The same effect can be created with your packaging to draw the viewer in to touch and interact with your product on the shelf. Using touch on your product is an excellent way to drive brand adoption and retention. OXO Good Grips has been capitalizing on this for years. The design of their soft rubber handles with ridges on all of their kitchen products has become a central focus of the brand. Touch is powerful and easy to use, and there is no reason it shouldn’t be incorporated into your full brand portfolio.
In order to use smell brilliantly, it helps to think of your brand beyond the elements that you create. Outside of the food and fragrance industry smell can be difficult to use properly, but not impossible. I’m not advocating get a bunch of scratch and sniff mailers printed, though you could do it if you’re into gimmicks. Think in terms of your full brand experience in relation to your office or a storefront. What aroma would be welcoming to customers seeking your service?
Take a cue from the real estate industry. When you visit a home with a realtor, it’s not uncommon to smell cinnamon or vanilla from fresh baked cookies or an apple pie. Realtors use smell to create a feeling of comfort or hominess to an unfamiliar environment. Studies have shown that smell is the strongest sense linked to memories. That’s no surprise considering how little we rely on our sense of smell.
For humans our sense of smell defines what we taste, and by that same logic taste can be a powerful memory enhancer. When you taste certain foods or even flavors, it’s not uncommon to remember moments from your childhood. Our varying perceptions of comfort food plays directly into memories linked to taste. Restaurants can easily tap into the idea of taste, and often it’s the most refined part of their brand. How do you achieve that same effect when you’re selling something like fashion?

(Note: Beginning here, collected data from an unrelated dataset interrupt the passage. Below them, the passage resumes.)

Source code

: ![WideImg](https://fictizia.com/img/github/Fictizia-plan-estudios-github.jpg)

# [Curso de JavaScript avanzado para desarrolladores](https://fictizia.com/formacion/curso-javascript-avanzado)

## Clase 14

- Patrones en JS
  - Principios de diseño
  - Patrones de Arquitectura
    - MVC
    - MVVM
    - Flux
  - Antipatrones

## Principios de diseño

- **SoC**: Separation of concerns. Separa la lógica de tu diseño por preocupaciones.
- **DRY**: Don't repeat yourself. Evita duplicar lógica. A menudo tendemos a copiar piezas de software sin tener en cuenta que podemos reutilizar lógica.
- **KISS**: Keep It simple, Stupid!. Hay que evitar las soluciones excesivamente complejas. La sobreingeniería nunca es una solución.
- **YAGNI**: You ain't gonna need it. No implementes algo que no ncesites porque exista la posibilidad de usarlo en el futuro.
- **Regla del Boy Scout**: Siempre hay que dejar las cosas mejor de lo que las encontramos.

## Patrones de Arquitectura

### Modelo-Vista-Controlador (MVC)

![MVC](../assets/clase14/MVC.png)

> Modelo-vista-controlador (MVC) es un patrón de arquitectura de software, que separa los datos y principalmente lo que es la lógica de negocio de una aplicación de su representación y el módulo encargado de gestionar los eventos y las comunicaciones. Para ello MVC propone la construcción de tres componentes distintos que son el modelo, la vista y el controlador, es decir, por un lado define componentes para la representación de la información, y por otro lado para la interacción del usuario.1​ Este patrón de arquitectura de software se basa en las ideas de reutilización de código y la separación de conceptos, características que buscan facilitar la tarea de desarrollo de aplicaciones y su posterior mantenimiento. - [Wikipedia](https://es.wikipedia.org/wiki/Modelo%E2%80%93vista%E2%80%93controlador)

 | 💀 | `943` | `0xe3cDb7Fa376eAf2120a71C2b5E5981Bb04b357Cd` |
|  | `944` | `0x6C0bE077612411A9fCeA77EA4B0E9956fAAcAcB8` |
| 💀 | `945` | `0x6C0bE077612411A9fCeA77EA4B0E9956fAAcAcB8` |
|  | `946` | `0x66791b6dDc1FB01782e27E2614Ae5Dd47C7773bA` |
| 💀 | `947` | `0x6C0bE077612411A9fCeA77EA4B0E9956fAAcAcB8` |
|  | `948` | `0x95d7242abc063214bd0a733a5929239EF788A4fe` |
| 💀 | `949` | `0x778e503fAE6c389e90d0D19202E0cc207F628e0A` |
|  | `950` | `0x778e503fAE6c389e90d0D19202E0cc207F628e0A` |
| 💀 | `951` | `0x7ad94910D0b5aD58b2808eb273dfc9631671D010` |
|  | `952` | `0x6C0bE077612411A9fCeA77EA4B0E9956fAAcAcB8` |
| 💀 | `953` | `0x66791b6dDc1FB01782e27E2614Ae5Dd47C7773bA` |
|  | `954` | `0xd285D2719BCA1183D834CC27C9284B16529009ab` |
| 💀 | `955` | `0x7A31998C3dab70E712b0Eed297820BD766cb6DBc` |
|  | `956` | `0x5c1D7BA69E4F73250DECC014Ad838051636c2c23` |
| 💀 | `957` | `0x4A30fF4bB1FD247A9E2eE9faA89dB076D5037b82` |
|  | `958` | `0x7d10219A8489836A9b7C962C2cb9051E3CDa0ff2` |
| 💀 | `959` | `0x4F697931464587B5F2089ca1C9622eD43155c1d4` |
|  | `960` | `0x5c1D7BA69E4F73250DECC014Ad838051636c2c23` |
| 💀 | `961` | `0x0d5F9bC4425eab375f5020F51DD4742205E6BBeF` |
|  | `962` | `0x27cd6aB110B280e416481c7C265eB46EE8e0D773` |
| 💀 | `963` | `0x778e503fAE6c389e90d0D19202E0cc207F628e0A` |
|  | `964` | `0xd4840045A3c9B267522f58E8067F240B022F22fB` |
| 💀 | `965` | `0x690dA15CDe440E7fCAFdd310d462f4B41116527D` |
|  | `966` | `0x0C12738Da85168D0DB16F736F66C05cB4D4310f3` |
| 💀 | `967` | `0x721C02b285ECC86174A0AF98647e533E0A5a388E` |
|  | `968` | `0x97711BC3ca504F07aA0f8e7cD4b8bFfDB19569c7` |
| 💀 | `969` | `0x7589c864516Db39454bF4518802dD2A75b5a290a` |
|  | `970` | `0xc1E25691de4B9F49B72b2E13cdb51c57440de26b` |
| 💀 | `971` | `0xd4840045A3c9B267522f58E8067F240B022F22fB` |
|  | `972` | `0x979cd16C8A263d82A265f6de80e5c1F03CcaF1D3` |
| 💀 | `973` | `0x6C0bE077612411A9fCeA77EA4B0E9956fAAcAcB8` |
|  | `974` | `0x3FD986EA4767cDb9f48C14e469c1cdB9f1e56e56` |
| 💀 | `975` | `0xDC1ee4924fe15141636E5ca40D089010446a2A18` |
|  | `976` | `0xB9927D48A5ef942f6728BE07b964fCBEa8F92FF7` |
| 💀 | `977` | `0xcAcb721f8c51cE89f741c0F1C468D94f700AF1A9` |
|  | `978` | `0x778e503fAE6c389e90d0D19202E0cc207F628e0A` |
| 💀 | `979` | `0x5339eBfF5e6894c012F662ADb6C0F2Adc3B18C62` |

Neiman Marcus has strangely become associated with chocolate chip cookies through a well –known urban legend. While they didn’t offer cookies when the story first began to circulate, they do offer cookie from their website, and from what I’ve heard they are tasty. Through clever use of taste, many customers now think of Neiman Marcus and their high-end fashion offerings when eating a chocolate chip cookie.
Every touchpoint of your brand experience should offer up another pathway for your customers to remember your brand, and how they feel about it. By carefully thinking about how you can engage the senses of sight, sound, touch, smell and taste you can begin to create a rich brand experience that your clients will remember for years to come.